By SCOTT M. BURNSTEIN (co-author of Mafia Prince): Here is what I make of these recent rumors leaking out of Philadelphia that dapper and dynamic mob boss Skinny Joey Merlino might have signed off on Gino DiPietro’s 2012 murder and that the FBI wants the DiPietro homicide (and maybe others) to be included in a forthcoming RICO indictment levied against Merlino (in prison for another two weeks via a violation of his parole) and his administration at the top of the famously violent Bruno-Scarfo syndicate.

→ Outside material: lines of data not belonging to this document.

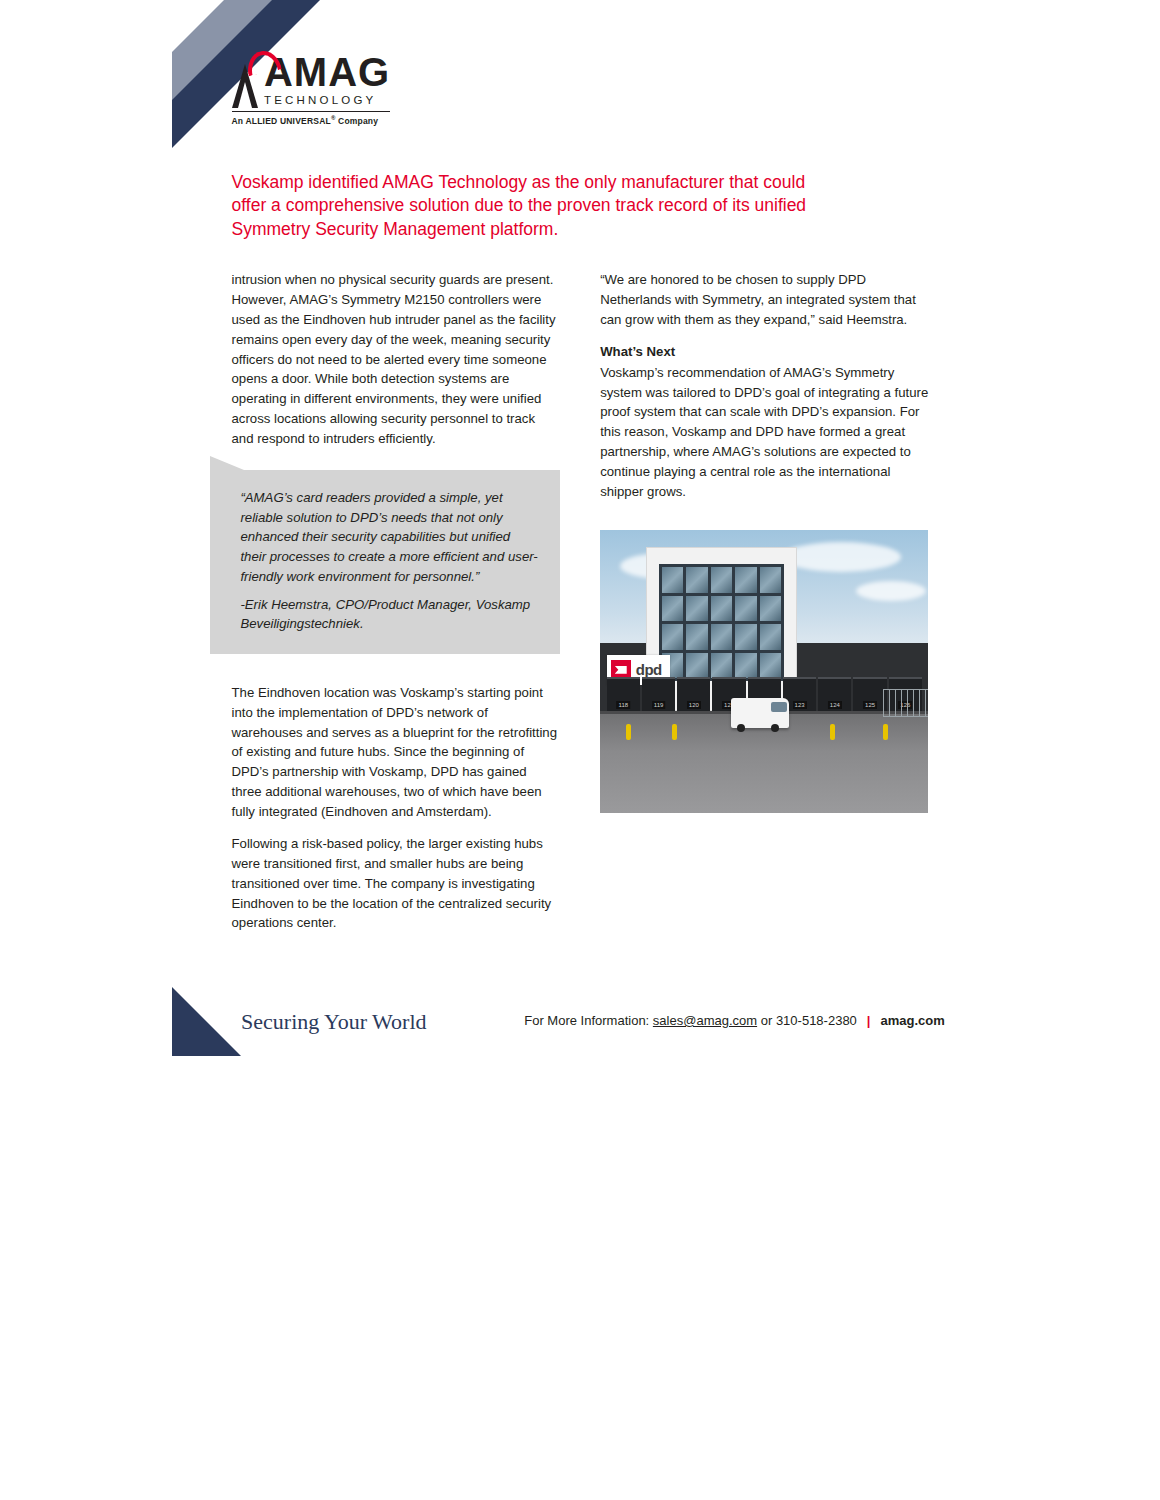AMAG
TECHNOLOGY
An ALLIED UNIVERSAL® Company
Voskamp identified AMAG Technology as the only manufacturer that could offer a comprehensive solution due to the proven track record of its unified Symmetry Security Management platform.
intrusion when no physical security guards are present. However, AMAG’s Symmetry M2150 controllers were used as the Eindhoven hub intruder panel as the facility remains open every day of the week, meaning security officers do not need to be alerted every time someone opens a door. While both detection systems are operating in different environments, they were unified across locations allowing security personnel to track and respond to intruders efficiently.
“AMAG’s card readers provided a simple, yet reliable solution to DPD’s needs that not only enhanced their security capabilities but unified their processes to create a more efficient and user-friendly work environment for personnel.” -Erik Heemstra, CPO/Product Manager, Voskamp Beveiligingstechniek.
The Eindhoven location was Voskamp’s starting point into the implementation of DPD’s network of warehouses and serves as a blueprint for the retrofitting of existing and future hubs. Since the beginning of DPD’s partnership with Voskamp, DPD has gained three additional warehouses, two of which have been fully integrated (Eindhoven and Amsterdam).
Following a risk-based policy, the larger existing hubs were transitioned first, and smaller hubs are being transitioned over time. The company is investigating Eindhoven to be the location of the centralized security operations center.
“We are honored to be chosen to supply DPD Netherlands with Symmetry, an integrated system that can grow with them as they expand,” said Heemstra.
What’s Next
Voskamp’s recommendation of AMAG’s Symmetry system was tailored to DPD’s goal of integrating a future proof system that can scale with DPD’s expansion. For this reason, Voskamp and DPD have formed a great partnership, where AMAG’s solutions are expected to continue playing a central role as the international shipper grows.
dpd
118
119
120
121
122
123
124
125
126
Securing Your World
For More Information: sales@amag.com or 310-518-2380 | amag.com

I firmly believe that Joey sanctioned the DiPietro hit. However, I feel a RICO headlined with murder counts, coming down any time in the near future is unlikely. There just isn’t enough there to charge, even if the feds are certain they know what happened and who did it. Wanting to bring charges and bringing a case you can win with are two very different things.
Stories of pending indictments from law enforcement sources in Philly have some times turned out more bark than bite since the dawning of the New Millennium. Knowledge of meetings and relayed accounts of conversations do not make convictions – you need hard evidence, a smoking gun, a person to point the finger with first-hand accounts and intelligence. Minus something we don’t know right now, none of that exists.

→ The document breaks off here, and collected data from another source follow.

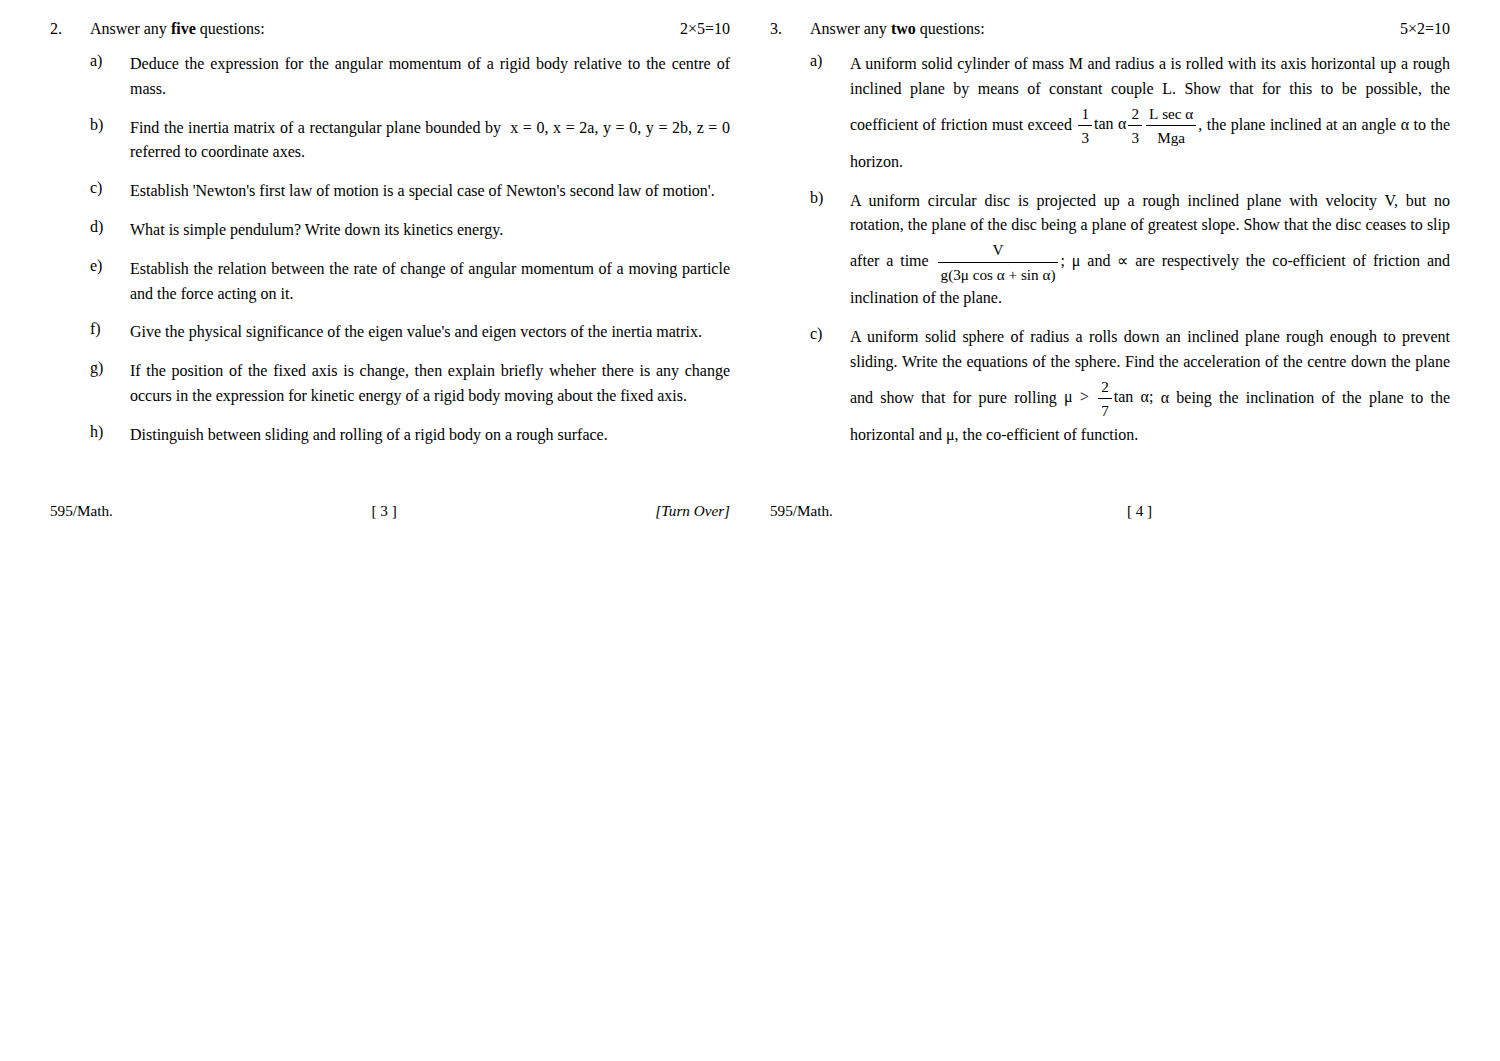2.
Answer any five questions: 2×5=10
a) Deduce the expression for the angular momentum of a rigid body relative to the centre of mass.
b) Find the inertia matrix of a rectangular plane bounded by x = 0, x = 2a, y = 0, y = 2b, z = 0 referred to coordinate axes.
c) Establish 'Newton's first law of motion is a special case of Newton's second law of motion'.
d) What is simple pendulum? Write down its kinetics energy.
e) Establish the relation between the rate of change of angular momentum of a moving particle and the force acting on it.
f) Give the physical significance of the eigen value's and eigen vectors of the inertia matrix.
g) If the position of the fixed axis is change, then explain briefly wheher there is any change occurs in the expression for kinetic energy of a rigid body moving about the fixed axis.
h) Distinguish between sliding and rolling of a rigid body on a rough surface.
595/Math. [ 3 ] [Turn Over]
3.
Answer any two questions: 5×2=10
a) A uniform solid cylinder of mass M and radius a is rolled with its axis horizontal up a rough inclined plane by means of constant couple L. Show that for this to be possible, the coefficient of friction must exceed 13tan α23 L sec α Mga, the plane inclined at an angle α to the horizon.
b) A uniform circular disc is projected up a rough inclined plane with velocity V, but no rotation, the plane of the disc being a plane of greatest slope. Show that the disc ceases to slip after a time Vg(3μ cos α + sin α); μ and ∝ are respectively the co-efficient of friction and inclination of the plane.
c) A uniform solid sphere of radius a rolls down an inclined plane rough enough to prevent sliding. Write the equations of the sphere. Find the acceleration of the centre down the plane and show that for pure rolling μ > 27tan α; α being the inclination of the plane to the horizontal and μ, the co-efficient of function.
595/Math. [ 4 ]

How do I think it went down?
Well, whatever the reason, I believe DiPietro, an FBI informant who had ratted out his first cousin in a 2007 drug case, was marked for death. Did it have to do with the 2003 “Johnny Gongs” Casasanto murder or family backlash from his cousins, I don’t know. I just feel pretty confident that Anthony Nicodemo (pled guilty to his role in the DiPietro slaying in February) didn’t go off and do this by himself, on spec or at the spur of the moment. The man has balls like few else in the east coast underworld, but he ain’t a wild card or notorious loose cannon. Rather, I’m pretty sure he was let loose by those above him in the crime family, specifically Skinny Joey, a man that tapped Nicodemo a protégé of his some two decades ago.
People that claim there is no way this could have been premediated because of how poorly and willy-nilly it was pulled off are missing the mark. Even the best criminals make mistakes – and while Nicodemo was no idiot, nobody has ever mistook him for Meyer Lansky or Carlo Gambino. This was stupid and reckless and yes, I think it was plotted out beforehand, given over from Merlino to Nicodemo to set up himself and just done incredibly arrogantly and with incredibly dismal precision.

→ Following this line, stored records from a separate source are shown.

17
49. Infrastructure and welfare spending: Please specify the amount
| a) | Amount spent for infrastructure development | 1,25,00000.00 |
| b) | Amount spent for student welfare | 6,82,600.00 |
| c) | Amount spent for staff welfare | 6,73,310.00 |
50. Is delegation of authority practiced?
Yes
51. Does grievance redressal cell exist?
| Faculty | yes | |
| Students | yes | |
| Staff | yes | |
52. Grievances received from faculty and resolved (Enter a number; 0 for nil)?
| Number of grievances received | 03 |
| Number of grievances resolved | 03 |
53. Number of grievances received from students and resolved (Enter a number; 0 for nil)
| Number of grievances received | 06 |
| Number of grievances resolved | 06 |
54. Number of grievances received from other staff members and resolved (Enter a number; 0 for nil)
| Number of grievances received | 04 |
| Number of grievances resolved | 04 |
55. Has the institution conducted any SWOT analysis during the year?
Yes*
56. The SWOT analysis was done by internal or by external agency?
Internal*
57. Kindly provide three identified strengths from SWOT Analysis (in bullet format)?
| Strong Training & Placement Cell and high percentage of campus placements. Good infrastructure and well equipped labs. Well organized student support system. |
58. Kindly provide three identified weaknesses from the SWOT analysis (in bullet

If I know anything in this world, it is this: the feds have a hard-on for and vendetta against Joey Merlino to such a degree that its palpable in everything they do, every move, every action, every word – I personally know of a handful of just everyday citizens that have had to interact with Merlino since his release from his most-recent RICO bust in early 2011 and were promptly apprehended by the FBI for questioning. FBI agents and U.S. attorneys in Philadelphia want to bury him in a hole so bad, they’d sell their first born kids. I swear to God. The only things in the annals of American legal history that could equal this lust for the sinking of a man and his criminal empire would be Al Capone in Chicago circa 1930 and John Gotti in New York circa 1990.
That being said, I have no doubt that Merlino and his crew of boyhood chums and fellow former street-corner hoodlums-turned mafia brass, will face another RICO case at some point in time down the road. I’d bet my house on it. Whether that indictment has murders attached, I don’t know. I wouldn’t be shocked either way. What I do know is that Skinny Joey is Public Enemy No. 1 when it comes to the government’s war on organized crime in this country and he’ll be hassled and harangued by the FBI and IRS for every waking minute of his life or until he’s either deceased or locked away in a prison cell for the rest of his days.